◆ **Task**:
The full data must be written out exactly, with every line included.

★ ★ ★

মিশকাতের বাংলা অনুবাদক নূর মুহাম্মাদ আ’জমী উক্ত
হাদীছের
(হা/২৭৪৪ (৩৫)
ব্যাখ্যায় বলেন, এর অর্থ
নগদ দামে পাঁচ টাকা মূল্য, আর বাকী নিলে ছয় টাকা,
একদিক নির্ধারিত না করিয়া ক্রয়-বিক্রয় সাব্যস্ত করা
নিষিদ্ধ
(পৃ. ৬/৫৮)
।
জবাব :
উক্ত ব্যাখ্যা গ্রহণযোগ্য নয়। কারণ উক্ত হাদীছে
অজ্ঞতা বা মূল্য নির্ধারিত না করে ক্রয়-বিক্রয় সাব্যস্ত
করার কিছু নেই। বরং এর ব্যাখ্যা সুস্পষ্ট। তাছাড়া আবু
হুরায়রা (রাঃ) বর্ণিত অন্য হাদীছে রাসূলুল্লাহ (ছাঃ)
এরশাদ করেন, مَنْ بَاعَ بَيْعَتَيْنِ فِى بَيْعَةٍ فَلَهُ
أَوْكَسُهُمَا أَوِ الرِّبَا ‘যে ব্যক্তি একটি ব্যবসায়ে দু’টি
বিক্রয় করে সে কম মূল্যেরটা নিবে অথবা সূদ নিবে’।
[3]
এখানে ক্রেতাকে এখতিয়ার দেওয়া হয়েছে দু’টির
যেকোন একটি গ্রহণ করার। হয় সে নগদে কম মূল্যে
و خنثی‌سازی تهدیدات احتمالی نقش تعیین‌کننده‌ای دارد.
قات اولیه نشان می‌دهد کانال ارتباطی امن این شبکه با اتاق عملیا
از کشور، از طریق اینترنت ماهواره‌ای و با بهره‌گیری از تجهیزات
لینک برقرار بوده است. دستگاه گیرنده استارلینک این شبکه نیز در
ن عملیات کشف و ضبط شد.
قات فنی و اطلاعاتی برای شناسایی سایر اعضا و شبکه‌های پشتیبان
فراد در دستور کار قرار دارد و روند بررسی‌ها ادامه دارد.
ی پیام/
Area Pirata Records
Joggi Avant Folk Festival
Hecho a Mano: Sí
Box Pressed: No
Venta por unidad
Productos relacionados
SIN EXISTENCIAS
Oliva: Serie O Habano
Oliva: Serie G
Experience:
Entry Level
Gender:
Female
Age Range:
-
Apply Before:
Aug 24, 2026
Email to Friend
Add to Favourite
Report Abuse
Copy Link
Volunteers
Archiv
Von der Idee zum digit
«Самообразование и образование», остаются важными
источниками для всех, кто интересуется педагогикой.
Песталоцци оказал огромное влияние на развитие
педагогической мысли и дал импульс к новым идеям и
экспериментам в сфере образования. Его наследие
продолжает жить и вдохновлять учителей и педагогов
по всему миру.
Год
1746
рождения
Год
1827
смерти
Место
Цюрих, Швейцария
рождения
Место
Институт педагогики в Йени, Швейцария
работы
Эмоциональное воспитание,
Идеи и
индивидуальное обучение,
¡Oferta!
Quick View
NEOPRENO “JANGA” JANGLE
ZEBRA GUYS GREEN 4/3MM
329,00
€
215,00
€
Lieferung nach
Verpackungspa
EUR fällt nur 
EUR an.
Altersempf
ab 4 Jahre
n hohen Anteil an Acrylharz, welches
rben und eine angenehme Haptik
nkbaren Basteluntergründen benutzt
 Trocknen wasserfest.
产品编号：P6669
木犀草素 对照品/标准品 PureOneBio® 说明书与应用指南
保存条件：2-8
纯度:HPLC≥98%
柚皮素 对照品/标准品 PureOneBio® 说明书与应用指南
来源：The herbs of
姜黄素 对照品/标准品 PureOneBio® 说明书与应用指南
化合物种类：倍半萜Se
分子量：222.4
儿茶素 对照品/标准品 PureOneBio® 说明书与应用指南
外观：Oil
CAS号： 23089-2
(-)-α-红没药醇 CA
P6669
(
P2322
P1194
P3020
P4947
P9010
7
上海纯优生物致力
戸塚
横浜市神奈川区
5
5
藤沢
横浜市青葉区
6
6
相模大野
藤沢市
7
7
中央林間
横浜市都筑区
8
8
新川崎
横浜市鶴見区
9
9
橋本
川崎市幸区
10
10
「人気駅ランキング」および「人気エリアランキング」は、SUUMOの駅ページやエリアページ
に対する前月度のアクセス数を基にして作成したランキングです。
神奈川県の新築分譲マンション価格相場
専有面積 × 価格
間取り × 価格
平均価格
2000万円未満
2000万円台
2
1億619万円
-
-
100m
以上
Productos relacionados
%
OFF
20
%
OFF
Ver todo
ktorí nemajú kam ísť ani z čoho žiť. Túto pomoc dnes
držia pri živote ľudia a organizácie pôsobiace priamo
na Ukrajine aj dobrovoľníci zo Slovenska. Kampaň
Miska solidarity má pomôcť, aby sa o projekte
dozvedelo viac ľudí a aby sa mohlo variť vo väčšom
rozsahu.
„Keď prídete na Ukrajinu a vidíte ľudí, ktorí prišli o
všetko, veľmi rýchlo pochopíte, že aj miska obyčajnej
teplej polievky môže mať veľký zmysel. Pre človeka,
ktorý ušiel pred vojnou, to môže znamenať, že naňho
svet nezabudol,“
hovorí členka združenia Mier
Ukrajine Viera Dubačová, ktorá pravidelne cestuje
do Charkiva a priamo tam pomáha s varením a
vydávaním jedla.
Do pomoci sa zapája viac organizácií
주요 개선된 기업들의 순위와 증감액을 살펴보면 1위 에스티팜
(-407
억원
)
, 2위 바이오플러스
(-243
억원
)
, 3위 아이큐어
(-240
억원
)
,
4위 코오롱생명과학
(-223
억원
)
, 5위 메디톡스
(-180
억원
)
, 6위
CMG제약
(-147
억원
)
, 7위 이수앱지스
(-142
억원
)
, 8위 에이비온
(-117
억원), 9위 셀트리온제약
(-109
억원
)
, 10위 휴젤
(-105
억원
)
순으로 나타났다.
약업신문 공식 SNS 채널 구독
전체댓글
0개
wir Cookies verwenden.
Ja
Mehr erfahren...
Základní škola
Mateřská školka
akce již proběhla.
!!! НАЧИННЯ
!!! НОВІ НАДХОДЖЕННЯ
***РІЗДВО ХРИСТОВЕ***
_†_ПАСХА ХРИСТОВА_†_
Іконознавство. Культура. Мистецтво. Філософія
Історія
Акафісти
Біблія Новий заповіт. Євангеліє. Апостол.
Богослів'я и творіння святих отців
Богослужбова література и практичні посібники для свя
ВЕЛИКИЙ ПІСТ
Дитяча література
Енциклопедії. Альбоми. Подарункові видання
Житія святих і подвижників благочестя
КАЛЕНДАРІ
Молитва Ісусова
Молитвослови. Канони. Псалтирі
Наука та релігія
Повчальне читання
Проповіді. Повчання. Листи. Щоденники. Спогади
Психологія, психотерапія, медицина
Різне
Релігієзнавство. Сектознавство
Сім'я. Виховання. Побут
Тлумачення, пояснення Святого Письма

★ ★ ★

◆ **Exercise result**:
মিশকাতের বাংলা অনুবাদক নূর মুহাম্মাদ আ’জমী উক্ত
হাদীছের
(হা/২৭৪৪ (৩৫)
ব্যাখ্যায় বলেন, এর অর্থ
নগদ দামে পাঁচ টাকা মূল্য, আর বাকী নিলে ছয় টাকা,
একদিক নির্ধারিত না করিয়া ক্রয়-বিক্রয় সাব্যস্ত করা
নিষিদ্ধ
(পৃ. ৬/৫৮)
।
জবাব :
উক্ত ব্যাখ্যা গ্রহণযোগ্য নয়। কারণ উক্ত হাদীছে
অজ্ঞতা বা মূল্য নির্ধারিত না করে ক্রয়-বিক্রয় সাব্যস্ত
করার কিছু নেই। বরং এর ব্যাখ্যা সুস্পষ্ট। তাছাড়া আবু
হুরায়রা (রাঃ) বর্ণিত অন্য হাদীছে রাসূলুল্লাহ (ছাঃ)
এরশাদ করেন, مَنْ بَاعَ بَيْعَتَيْنِ فِى بَيْعَةٍ فَلَهُ
أَوْكَسُهُمَا أَوِ الرِّبَا ‘যে ব্যক্তি একটি ব্যবসায়ে দু’টি
বিক্রয় করে সে কম মূল্যেরটা নিবে অথবা সূদ নিবে’।
[3]
এখানে ক্রেতাকে এখতিয়ার দেওয়া হয়েছে দু’টির
যেকোন একটি গ্রহণ করার। হয় সে নগদে কম মূল্যে
و خنثی‌سازی تهدیدات احتمالی نقش تعیین‌کننده‌ای دارد.
قات اولیه نشان می‌دهد کانال ارتباطی امن این شبکه با اتاق عملیا
از کشور، از طریق اینترنت ماهواره‌ای و با بهره‌گیری از تجهیزات
لینک برقرار بوده است. دستگاه گیرنده استارلینک این شبکه نیز در
ن عملیات کشف و ضبط شد.
قات فنی و اطلاعاتی برای شناسایی سایر اعضا و شبکه‌های پشتیبان
فراد در دستور کار قرار دارد و روند بررسی‌ها ادامه دارد.
ی پیام/
Area Pirata Records
Joggi Avant Folk Festival
Hecho a Mano: Sí
Box Pressed: No
Venta por unidad
Productos relacionados
SIN EXISTENCIAS
Oliva: Serie O Habano
Oliva: Serie G
Experience:
Entry Level
Gender:
Female
Age Range:
-
Apply Before:
Aug 24, 2026
Email to Friend
Add to Favourite
Report Abuse
Copy Link
Volunteers
Archiv
Von der Idee zum digit
«Самообразование и образование», остаются важными
источниками для всех, кто интересуется педагогикой.
Песталоцци оказал огромное влияние на развитие
педагогической мысли и дал импульс к новым идеям и
экспериментам в сфере образования. Его наследие
продолжает жить и вдохновлять учителей и педагогов
по всему миру.
Год
1746
рождения
Год
1827
смерти
Место
Цюрих, Швейцария
рождения
Место
Институт педагогики в Йени, Швейцария
работы
Эмоциональное воспитание,
Идеи и
индивидуальное обучение,
¡Oferta!
Quick View
NEOPRENO “JANGA” JANGLE
ZEBRA GUYS GREEN 4/3MM
329,00
€
215,00
€
Lieferung nach
Verpackungspa
EUR fällt nur 
EUR an.
Altersempf
ab 4 Jahre
n hohen Anteil an Acrylharz, welches
rben und eine angenehme Haptik
nkbaren Basteluntergründen benutzt
 Trocknen wasserfest.
产品编号：P6669
木犀草素 对照品/标准品 PureOneBio® 说明书与应用指南
保存条件：2-8
纯度:HPLC≥98%
柚皮素 对照品/标准品 PureOneBio® 说明书与应用指南
来源：The herbs of
姜黄素 对照品/标准品 PureOneBio® 说明书与应用指南
化合物种类：倍半萜Se
分子量：222.4
儿茶素 对照品/标准品 PureOneBio® 说明书与应用指南
外观：Oil
CAS号： 23089-2
(-)-α-红没药醇 CA
P6669
(
P2322
P1194
P3020
P4947
P9010
7
上海纯优生物致力
戸塚
横浜市神奈川区
5
5
藤沢
横浜市青葉区
6
6
相模大野
藤沢市
7
7
中央林間
横浜市都筑区
8
8
新川崎
横浜市鶴見区
9
9
橋本
川崎市幸区
10
10
「人気駅ランキング」および「人気エリアランキング」は、SUUMOの駅ページやエリアページ
に対する前月度のアクセス数を基にして作成したランキングです。
神奈川県の新築分譲マンション価格相場
専有面積 × 価格
間取り × 価格
平均価格
2000万円未満
2000万円台
2
1億619万円
-
-
100m
以上
Productos relacionados
%
OFF
20
%
OFF
Ver todo
ktorí nemajú kam ísť ani z čoho žiť. Túto pomoc dnes
držia pri živote ľudia a organizácie pôsobiace priamo
na Ukrajine aj dobrovoľníci zo Slovenska. Kampaň
Miska solidarity má pomôcť, aby sa o projekte
dozvedelo viac ľudí a aby sa mohlo variť vo väčšom
rozsahu.
„Keď prídete na Ukrajinu a vidíte ľudí, ktorí prišli o
všetko, veľmi rýchlo pochopíte, že aj miska obyčajnej
teplej polievky môže mať veľký zmysel. Pre človeka,
ktorý ušiel pred vojnou, to môže znamenať, že naňho
svet nezabudol,“
hovorí členka združenia Mier
Ukrajine Viera Dubačová, ktorá pravidelne cestuje
do Charkiva a priamo tam pomáha s varením a
vydávaním jedla.
Do pomoci sa zapája viac organizácií
주요 개선된 기업들의 순위와 증감액을 살펴보면 1위 에스티팜
(-407
억원
)
, 2위 바이오플러스
(-243
억원
)
, 3위 아이큐어
(-240
억원
)
,
4위 코오롱생명과학
(-223
억원
)
, 5위 메디톡스
(-180
억원
)
, 6위
CMG제약
(-147
억원
)
, 7위 이수앱지스
(-142
억원
)
, 8위 에이비온
(-117
억원), 9위 셀트리온제약
(-109
억원
)
, 10위 휴젤
(-105
억원
)
순으로 나타났다.
약업신문 공식 SNS 채널 구독
전체댓글
0개
wir Cookies verwenden.
Ja
Mehr erfahren...
Základní škola
Mateřská školka
akce již proběhla.
!!! НАЧИННЯ
!!! НОВІ НАДХОДЖЕННЯ
***РІЗДВО ХРИСТОВЕ***
_†_ПАСХА ХРИСТОВА_†_
Іконознавство. Культура. Мистецтво. Філософія
Історія
Акафісти
Біблія Новий заповіт. Євангеліє. Апостол.
Богослів'я и творіння святих отців
Богослужбова література и практичні посібники для свя
ВЕЛИКИЙ ПІСТ
Дитяча література
Енциклопедії. Альбоми. Подарункові видання
Житія святих і подвижників благочестя
КАЛЕНДАРІ
Молитва Ісусова
Молитвослови. Канони. Псалтирі
Наука та релігія
Повчальне читання
Проповіді. Повчання. Листи. Щоденники. Спогади
Психологія, психотерапія, медицина
Різне
Релігієзнавство. Сектознавство
Сім'я. Виховання. Побут
Тлумачення, пояснення Святого Письма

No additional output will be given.